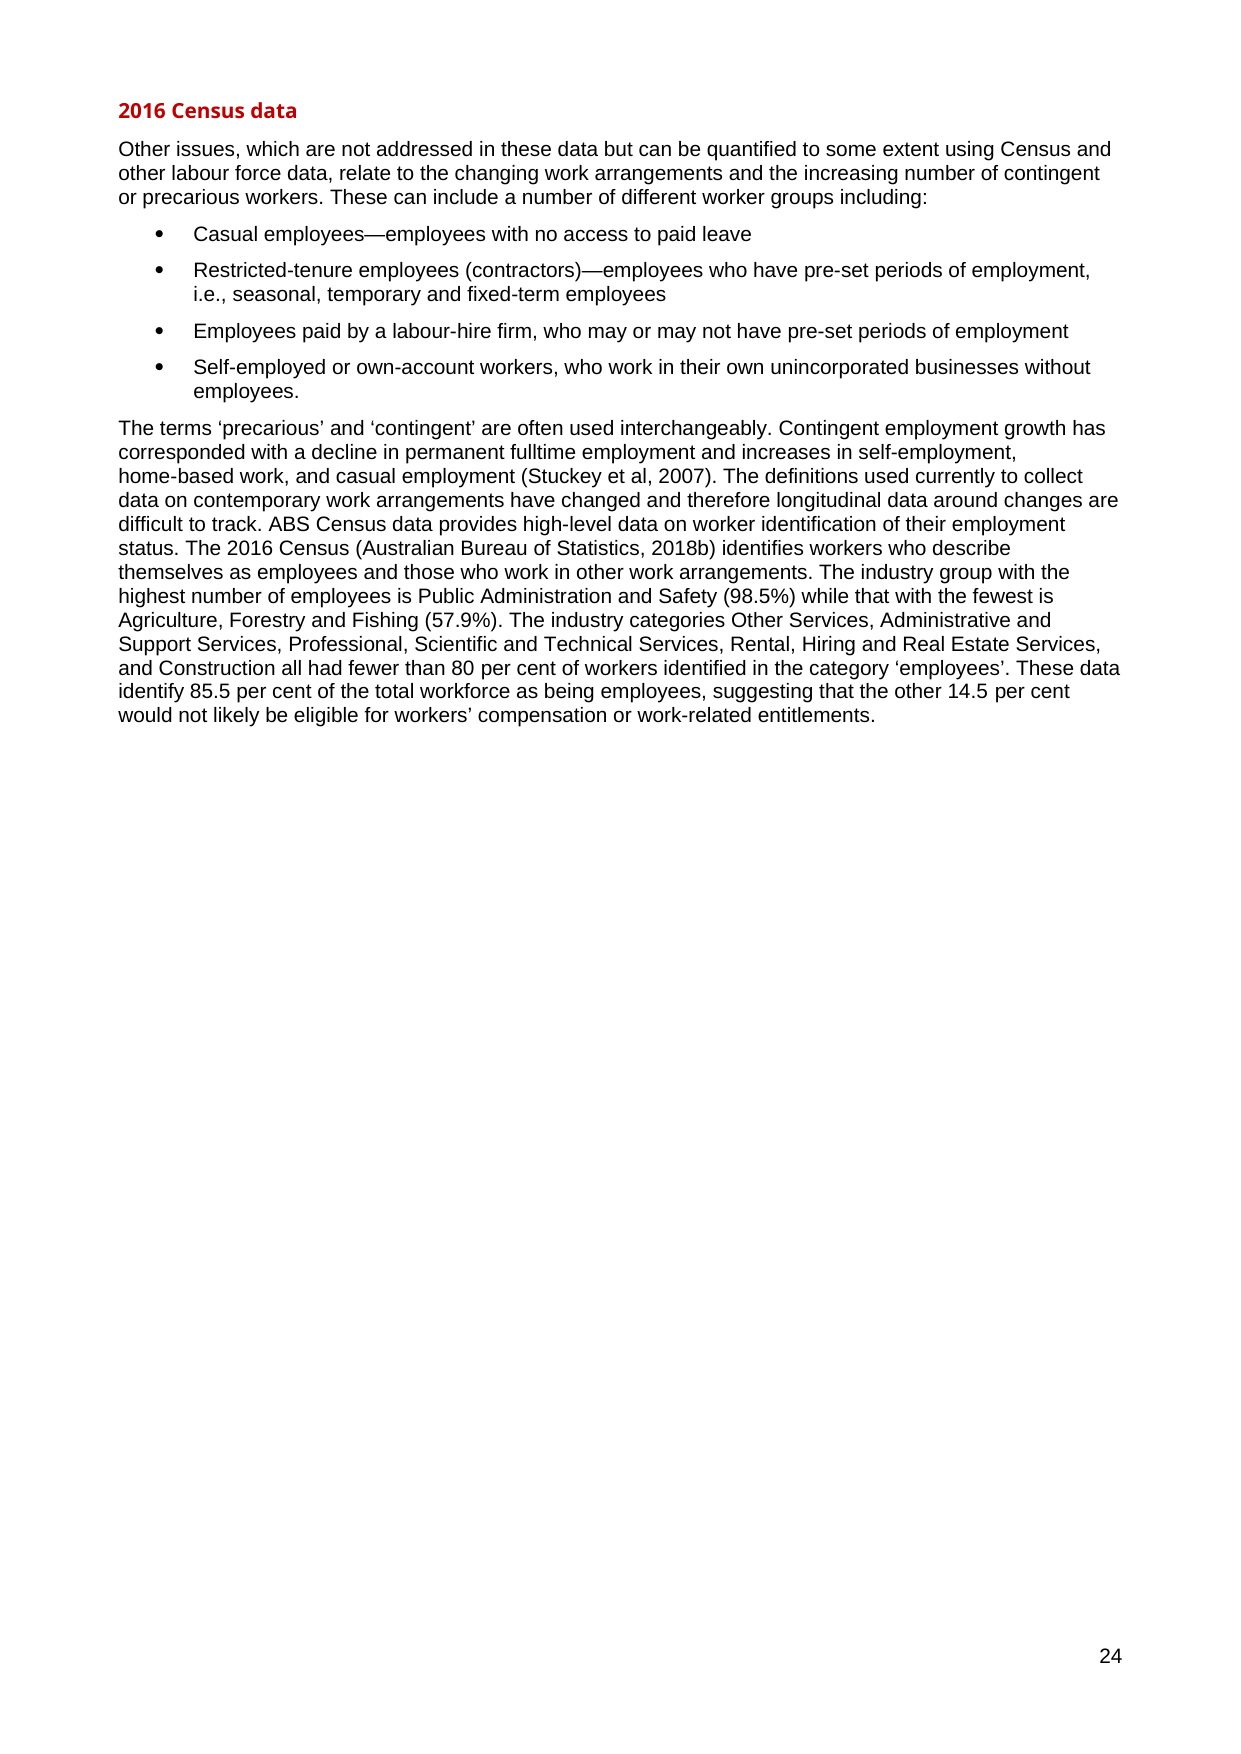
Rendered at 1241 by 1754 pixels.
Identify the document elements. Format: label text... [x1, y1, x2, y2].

text Restricted-tenure employees (contractors)—employees who have pre-set periods of employment, i.e., seasonal, temporary and fixed-term employees [156, 258, 1122, 306]
text Casual employees—employees with no access to paid leave [156, 222, 1122, 246]
text The terms ‘precarious’ and ‘contingent’ are often used interchangeably. Contingent employment growth has corresponded with a decline in permanent fulltime employment and increases in self-employment, home-based work, and casual employment (Stuckey et al, 2007). The definitions used currently to collect data on contemporary work arrangements have changed and therefore longitudinal data around changes are difficult to track. ABS Census data provides high-level data on worker identification of their employment status. The 2016 Census (Australian Bureau of Statistics, 2018b) identifies workers who describe themselves as employees and those who work in other work arrangements. The industry group with the highest number of employees is Public Administration and Safety (98.5%) while that with the fewest is Agriculture, Forestry and Fishing (57.9%). The industry categories Other Services, Administrative and Support Services, Professional, Scientific and Technical Services, Rental, Hiring and Real Estate Services, and Construction all had fewer than 80 per cent of workers identified in the category ‘employees’. These data identify 85.5 per cent of the total workforce as being employees, suggesting that the other 14.5 per cent would not likely be eligible for workers’ compensation or work-related entitlements. [118, 416, 1122, 727]
subtitle 2016 Census data [118, 96, 1122, 125]
text Employees paid by a labour-hire firm, who may or may not have pre-set periods of employment [156, 319, 1122, 343]
text Self-employed or own-account workers, who work in their own unincorporated businesses without employees. [156, 355, 1122, 403]
text Other issues, which are not addressed in these data but can be quantified to some extent using Census and other labour force data, relate to the changing work arrangements and the increasing number of contingent or precarious workers. These can include a number of different worker groups including: [118, 137, 1122, 209]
────────
GOAL OF THE EXERCISE: The reply should repeat the data in full, exactly as given, and contain no pictures.

REPLY:
Rendered at 1241 by 1754 pixels.
Identify the document elements. Format: label text... [x1, y1, x2, y2].

text Restricted-tenure employees (contractors)—employees who have pre-set periods of employment, i.e., seasonal, temporary and fixed-term employees [156, 258, 1122, 306]
text Casual employees—employees with no access to paid leave [156, 222, 1122, 246]
text The terms ‘precarious’ and ‘contingent’ are often used interchangeably. Contingent employment growth has corresponded with a decline in permanent fulltime employment and increases in self-employment, home-based work, and casual employment (Stuckey et al, 2007). The definitions used currently to collect data on contemporary work arrangements have changed and therefore longitudinal data around changes are difficult to track. ABS Census data provides high-level data on worker identification of their employment status. The 2016 Census (Australian Bureau of Statistics, 2018b) identifies workers who describe themselves as employees and those who work in other work arrangements. The industry group with the highest number of employees is Public Administration and Safety (98.5%) while that with the fewest is Agriculture, Forestry and Fishing (57.9%). The industry categories Other Services, Administrative and Support Services, Professional, Scientific and Technical Services, Rental, Hiring and Real Estate Services, and Construction all had fewer than 80 per cent of workers identified in the category ‘employees’. These data identify 85.5 per cent of the total workforce as being employees, suggesting that the other 14.5 per cent would not likely be eligible for workers’ compensation or work-related entitlements. [118, 416, 1122, 727]
subtitle 2016 Census data [118, 96, 1122, 125]
text Employees paid by a labour-hire firm, who may or may not have pre-set periods of employment [156, 319, 1122, 343]
text Self-employed or own-account workers, who work in their own unincorporated businesses without employees. [156, 355, 1122, 403]
text Other issues, which are not addressed in these data but can be quantified to some extent using Census and other labour force data, relate to the changing work arrangements and the increasing number of contingent or precarious workers. These can include a number of different worker groups including: [118, 137, 1122, 209]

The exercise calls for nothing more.